Here, $q_i\left(x\right)$ is selected as a linear function, i.e., $q_i\left(x\right)=a_{i}x+b_i$ for $i=1,2,3$. The fractal interpolation function g of the given dataset is graphically demonstrated in Figure 4. Additionally, the fractal interpolation function $\tilde{g}$, which is determined through the iterated function system with the same $L_i\left(x\right)$ and ${\tilde{R}}_i(x,y)$, is given by

$$\begin{array}{cc}\hfill {\tilde{R}}_1(x,y)& =0.2357y+0.0163{\left(S_F^{\alpha }\left(x\right)\right)}^2,\hfill \\ \hfill {\tilde{R}}_2(x,y)& =-0.2357y-0.0163{\left(S_F^{\alpha }\left(x\right)\right)}^2+\frac{S_F^{\alpha }\left(x\right)}{3}+0.1378,\hfill \\ \hfill {\tilde{R}}_3(x,y)& =0.2357y+0.0163{\left(S_F^{\alpha }\left(x\right)\right)}^2+0.3762.\hfill \end{array}$$

Here, the coefficients of IFS are obtained from Theorem 3, and the fractal integral of the fractal interpolation function g is estimated by predefining the initial condition ${\tilde{y}}_1=0$. The fractal integral of order $\alpha =0.5$ of fractal interpolation function g is graphically elucidated in Figure 5. The vertical scaling factors of g are $r_1=0.2357,r_2=-0.2357,r_3=0.2357$ and fractal integral of g shows smoothness and a self-similar pattern. The dots in Figure 4 represent the given set of data points, and the solid red line provides the corresponding fractal interpolation function.
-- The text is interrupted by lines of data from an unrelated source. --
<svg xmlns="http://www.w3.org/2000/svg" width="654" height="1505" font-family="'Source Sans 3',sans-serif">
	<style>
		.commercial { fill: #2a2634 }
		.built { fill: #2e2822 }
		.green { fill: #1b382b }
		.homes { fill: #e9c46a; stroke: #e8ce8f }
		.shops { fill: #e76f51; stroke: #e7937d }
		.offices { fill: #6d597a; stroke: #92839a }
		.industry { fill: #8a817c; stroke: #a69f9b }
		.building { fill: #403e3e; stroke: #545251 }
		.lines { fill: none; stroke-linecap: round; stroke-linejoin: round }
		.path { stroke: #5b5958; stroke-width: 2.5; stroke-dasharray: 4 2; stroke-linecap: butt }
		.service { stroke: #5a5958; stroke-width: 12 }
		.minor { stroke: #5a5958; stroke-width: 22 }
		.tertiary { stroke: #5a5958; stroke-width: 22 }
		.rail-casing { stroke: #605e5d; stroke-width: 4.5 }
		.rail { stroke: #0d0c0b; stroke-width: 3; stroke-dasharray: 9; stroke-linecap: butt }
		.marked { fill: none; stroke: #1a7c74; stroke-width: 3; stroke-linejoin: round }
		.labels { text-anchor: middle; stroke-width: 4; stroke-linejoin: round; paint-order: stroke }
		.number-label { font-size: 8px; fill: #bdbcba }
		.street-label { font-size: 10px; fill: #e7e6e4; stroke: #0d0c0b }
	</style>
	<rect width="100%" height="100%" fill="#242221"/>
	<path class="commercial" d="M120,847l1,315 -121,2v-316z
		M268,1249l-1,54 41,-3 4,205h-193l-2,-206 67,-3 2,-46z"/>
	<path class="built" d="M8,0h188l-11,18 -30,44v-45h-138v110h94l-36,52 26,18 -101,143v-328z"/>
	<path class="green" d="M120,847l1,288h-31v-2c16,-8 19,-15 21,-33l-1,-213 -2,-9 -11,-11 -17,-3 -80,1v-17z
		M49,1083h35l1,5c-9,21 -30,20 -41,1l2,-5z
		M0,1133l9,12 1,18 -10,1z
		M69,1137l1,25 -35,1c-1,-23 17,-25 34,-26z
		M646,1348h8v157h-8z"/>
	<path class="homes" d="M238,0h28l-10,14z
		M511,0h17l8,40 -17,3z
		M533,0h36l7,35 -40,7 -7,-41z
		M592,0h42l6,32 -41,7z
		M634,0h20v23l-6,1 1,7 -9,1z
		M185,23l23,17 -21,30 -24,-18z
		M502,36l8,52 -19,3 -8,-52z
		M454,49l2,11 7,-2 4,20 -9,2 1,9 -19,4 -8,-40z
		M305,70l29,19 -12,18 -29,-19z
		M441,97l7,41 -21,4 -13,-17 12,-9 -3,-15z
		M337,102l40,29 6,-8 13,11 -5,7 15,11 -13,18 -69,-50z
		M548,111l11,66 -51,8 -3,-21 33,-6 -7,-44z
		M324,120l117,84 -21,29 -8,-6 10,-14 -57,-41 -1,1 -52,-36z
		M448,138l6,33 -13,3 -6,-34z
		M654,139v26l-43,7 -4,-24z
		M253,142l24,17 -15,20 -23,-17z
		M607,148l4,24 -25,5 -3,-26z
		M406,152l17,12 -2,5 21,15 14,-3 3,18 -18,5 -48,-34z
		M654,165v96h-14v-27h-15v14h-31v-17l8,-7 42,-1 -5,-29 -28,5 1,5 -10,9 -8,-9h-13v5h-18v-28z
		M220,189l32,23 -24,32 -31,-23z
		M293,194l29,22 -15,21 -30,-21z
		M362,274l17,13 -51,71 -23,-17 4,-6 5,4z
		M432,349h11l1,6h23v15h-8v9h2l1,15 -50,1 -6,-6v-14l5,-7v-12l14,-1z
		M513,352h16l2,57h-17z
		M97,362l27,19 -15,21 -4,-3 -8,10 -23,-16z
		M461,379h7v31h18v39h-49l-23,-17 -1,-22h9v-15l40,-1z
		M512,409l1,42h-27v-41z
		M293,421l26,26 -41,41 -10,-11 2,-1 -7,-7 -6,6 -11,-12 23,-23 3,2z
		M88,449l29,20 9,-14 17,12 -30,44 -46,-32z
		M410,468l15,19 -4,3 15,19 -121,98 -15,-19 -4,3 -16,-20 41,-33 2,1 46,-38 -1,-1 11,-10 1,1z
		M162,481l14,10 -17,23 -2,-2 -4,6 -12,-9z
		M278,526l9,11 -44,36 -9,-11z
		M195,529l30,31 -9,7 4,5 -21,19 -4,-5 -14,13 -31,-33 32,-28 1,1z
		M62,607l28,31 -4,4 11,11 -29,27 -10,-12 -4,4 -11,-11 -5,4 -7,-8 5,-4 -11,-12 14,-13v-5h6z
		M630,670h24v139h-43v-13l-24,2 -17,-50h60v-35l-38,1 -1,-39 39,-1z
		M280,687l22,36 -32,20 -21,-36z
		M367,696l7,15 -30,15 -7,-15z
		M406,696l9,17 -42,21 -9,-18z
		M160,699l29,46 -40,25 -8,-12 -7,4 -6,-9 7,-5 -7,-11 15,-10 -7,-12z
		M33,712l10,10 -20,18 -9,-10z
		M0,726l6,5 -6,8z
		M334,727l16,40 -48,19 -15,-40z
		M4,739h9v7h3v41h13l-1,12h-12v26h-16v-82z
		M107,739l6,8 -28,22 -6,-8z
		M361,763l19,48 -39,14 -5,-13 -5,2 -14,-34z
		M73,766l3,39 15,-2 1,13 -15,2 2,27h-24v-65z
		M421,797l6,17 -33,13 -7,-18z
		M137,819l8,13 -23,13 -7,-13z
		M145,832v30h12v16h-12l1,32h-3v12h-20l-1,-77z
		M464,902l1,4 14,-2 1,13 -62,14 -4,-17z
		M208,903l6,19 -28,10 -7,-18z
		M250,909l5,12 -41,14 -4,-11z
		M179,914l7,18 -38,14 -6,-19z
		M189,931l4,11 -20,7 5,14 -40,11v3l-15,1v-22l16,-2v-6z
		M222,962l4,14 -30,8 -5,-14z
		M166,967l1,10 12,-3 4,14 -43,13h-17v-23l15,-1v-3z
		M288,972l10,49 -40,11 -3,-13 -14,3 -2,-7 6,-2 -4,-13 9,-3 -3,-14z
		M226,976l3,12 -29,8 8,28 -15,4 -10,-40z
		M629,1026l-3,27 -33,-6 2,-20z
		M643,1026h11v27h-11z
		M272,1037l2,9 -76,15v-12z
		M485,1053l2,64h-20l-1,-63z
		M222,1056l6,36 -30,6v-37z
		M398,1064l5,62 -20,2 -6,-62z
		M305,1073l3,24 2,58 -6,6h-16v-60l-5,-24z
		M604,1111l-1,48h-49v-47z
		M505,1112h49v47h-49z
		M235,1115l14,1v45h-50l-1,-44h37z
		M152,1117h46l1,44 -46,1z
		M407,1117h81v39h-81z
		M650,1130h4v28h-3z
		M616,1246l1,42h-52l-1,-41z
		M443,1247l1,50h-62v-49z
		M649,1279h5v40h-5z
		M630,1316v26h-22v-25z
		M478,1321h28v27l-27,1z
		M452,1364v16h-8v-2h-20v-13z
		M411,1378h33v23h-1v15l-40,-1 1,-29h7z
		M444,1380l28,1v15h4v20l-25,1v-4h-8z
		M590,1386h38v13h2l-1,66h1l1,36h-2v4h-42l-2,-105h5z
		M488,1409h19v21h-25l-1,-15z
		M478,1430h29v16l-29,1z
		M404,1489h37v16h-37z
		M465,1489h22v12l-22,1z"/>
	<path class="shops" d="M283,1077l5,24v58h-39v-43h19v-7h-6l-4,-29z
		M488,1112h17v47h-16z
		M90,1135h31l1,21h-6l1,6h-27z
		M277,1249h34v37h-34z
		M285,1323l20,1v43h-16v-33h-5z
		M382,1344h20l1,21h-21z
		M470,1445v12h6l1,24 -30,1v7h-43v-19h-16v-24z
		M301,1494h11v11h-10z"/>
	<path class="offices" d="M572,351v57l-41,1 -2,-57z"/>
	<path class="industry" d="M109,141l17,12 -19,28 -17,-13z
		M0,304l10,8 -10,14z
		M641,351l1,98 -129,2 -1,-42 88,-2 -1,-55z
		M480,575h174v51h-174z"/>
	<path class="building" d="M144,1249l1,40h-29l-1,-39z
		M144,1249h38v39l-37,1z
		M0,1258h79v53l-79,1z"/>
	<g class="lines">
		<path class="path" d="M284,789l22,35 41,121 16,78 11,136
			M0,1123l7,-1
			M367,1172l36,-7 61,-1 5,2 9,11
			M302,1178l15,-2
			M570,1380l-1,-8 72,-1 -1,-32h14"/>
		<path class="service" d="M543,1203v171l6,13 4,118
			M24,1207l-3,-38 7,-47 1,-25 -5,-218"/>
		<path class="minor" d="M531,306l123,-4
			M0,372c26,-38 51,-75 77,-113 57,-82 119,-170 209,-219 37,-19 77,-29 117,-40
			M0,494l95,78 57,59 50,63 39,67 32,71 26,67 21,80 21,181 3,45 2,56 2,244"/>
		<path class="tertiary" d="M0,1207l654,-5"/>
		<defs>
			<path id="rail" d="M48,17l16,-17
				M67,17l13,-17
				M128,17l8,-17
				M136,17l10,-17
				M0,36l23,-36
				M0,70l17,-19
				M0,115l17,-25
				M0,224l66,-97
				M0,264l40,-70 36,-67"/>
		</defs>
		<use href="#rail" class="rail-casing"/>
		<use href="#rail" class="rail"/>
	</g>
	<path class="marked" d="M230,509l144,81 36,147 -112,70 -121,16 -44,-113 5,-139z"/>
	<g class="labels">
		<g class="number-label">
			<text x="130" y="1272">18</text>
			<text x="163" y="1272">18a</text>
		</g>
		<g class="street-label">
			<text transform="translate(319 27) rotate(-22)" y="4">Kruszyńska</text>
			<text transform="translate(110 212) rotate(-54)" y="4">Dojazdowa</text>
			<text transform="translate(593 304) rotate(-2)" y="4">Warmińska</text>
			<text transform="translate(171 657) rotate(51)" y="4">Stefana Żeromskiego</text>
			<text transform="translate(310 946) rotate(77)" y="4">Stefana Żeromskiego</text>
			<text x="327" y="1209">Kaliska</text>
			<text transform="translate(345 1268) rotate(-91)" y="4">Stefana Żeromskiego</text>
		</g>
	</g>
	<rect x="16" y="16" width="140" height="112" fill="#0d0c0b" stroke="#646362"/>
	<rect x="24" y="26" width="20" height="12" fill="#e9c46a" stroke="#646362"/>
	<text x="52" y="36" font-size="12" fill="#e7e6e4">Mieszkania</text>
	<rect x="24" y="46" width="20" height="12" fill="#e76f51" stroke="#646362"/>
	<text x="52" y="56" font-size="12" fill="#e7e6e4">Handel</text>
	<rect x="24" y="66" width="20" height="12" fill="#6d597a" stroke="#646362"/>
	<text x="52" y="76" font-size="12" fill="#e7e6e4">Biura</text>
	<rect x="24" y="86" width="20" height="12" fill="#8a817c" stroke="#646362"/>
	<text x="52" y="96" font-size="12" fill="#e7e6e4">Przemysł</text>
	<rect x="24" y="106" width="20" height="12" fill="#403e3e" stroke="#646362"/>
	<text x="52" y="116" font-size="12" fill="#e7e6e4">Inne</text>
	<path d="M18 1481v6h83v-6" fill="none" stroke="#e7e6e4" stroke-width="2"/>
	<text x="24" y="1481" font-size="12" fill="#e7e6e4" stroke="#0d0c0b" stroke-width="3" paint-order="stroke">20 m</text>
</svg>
In Figure 5, the blue dots give the new set of data points, and the solid red line presents the fractal integral of FIF.

5. Conclusions

In this paper, fractal calculus was studied and utilized to obtain the fractal integral and derivatives of the Weierstrass functions and the fractal interpolation functions, which are not differentiable in the sense of ordinary derivatives. Using fractal calculus on Weierstrass functions, one can derive the mean square displacement of random walks by considering the Fokker–Planck equation on Weierstrass functions.

Fractal local derivatives and integral will be of interest to explore fractal functions in a future work.